Ap.umsida.ac.id – Transformasi digital dalam pelayanan publik kini menjadi pilar penting reformasi birokrasi di Indonesia.
Salah satu bentuk nyata dari upaya ini hadir melalui implementasi Sistem Informasi Manajemen Nikah (SIMKAH) di Kantor Urusan Agama (KUA) Kecamatan Candi, Kabupaten Sidoarjo.
Penelitian yang dilakukan oleh Lailul Mursyidah MAP, dosen Program Studi Administrasi Publik Universitas Muhammadiyah Sidoarjo (Umsida), mengungkap bahwa SIMKAH berhasil meningkatkan efisiensi dan kualitas layanan administrasi pernikahan di tingkat kecamatan.
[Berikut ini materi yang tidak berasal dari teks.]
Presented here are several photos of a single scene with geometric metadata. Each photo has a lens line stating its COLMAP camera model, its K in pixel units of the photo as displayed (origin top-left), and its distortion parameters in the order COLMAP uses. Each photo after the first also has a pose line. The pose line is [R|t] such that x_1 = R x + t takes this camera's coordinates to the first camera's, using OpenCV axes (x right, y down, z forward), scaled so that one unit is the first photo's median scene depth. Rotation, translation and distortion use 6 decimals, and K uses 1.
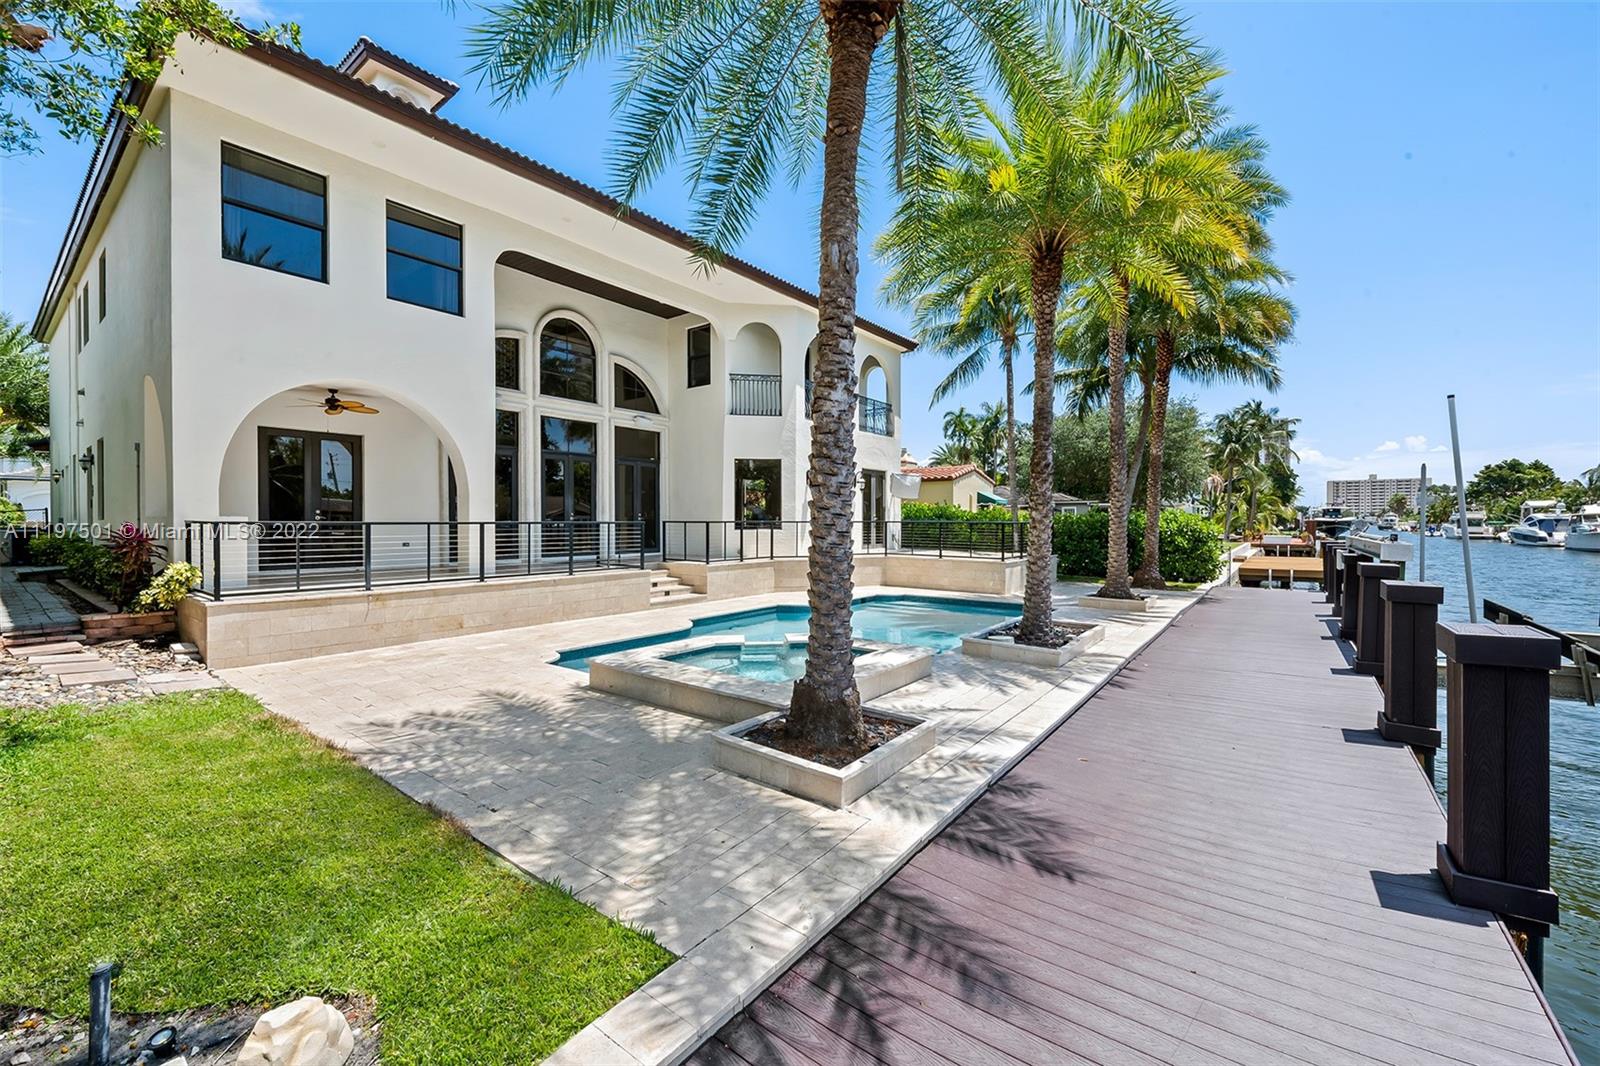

Langkah Nyata Digitalisasi Pelayanan Publik

Menurut Lailul, SIMKAH tidak hanya menjadi inovasi teknologi, tetapi juga wujud nyata dari penerapan e-government dalam sektor keagamaan.
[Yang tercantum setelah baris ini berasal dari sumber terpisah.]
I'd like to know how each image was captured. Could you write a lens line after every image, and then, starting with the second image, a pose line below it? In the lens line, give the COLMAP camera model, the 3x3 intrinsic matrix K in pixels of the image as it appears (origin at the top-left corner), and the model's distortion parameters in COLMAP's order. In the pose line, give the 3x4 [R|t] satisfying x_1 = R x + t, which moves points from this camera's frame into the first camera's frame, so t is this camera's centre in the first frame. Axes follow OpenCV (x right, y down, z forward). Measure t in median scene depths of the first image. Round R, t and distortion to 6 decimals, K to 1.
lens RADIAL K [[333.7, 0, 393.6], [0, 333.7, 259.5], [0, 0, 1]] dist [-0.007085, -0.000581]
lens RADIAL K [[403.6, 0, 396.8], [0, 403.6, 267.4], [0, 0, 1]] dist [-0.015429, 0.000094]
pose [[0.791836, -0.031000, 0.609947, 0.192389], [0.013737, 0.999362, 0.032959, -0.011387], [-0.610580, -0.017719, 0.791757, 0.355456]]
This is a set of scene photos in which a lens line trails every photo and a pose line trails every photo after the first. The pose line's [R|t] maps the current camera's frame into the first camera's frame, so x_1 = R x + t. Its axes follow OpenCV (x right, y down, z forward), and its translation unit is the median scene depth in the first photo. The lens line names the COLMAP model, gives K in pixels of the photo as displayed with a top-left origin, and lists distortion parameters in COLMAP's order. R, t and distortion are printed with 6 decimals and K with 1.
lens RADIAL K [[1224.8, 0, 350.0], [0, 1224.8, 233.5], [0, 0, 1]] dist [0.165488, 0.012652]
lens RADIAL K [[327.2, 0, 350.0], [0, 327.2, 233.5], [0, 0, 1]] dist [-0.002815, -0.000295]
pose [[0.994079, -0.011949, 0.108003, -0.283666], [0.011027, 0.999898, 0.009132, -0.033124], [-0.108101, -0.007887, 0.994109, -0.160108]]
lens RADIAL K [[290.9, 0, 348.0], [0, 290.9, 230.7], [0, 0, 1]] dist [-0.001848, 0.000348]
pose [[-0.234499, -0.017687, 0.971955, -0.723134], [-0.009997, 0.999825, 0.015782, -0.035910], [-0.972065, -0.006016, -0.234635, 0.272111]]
“Melalui SIMKAH, pelayanan publik di KUA bertransformasi menjadi lebih cepat, transparan, dan dapat dipertanggungjawabkan. Ini adalah bentuk nyata digitalisasi yang menyentuh kebutuhan masyarakat secara langsung,” ujar dosen Umsida tersebut.
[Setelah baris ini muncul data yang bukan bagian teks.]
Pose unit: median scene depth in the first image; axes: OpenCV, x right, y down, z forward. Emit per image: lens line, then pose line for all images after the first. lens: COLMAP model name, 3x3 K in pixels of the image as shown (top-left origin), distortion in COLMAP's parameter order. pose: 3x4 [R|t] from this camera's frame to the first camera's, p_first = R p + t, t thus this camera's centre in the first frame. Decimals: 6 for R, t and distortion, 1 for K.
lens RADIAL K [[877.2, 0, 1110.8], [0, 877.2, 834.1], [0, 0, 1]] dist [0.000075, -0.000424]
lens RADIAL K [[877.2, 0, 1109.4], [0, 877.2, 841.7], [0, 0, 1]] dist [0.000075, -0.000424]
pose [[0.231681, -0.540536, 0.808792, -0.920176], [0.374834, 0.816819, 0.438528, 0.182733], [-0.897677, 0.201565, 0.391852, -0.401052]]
Sebelum adanya sistem digital, proses pendaftaran nikah bisa memakan waktu hingga tiga bulan karena menumpuknya antrean dan verifikasi manual.
Kini, calon pengantin dapat mendaftar secara daring, mengunggah dokumen, serta memilih jadwal akad hanya dalam hitungan menit.
Sistem ini juga terhubung langsung dengan Dukcapil, sehingga verifikasi identitas dapat dilakukan otomatis melalui Nomor Induk Kependudukan (NIK).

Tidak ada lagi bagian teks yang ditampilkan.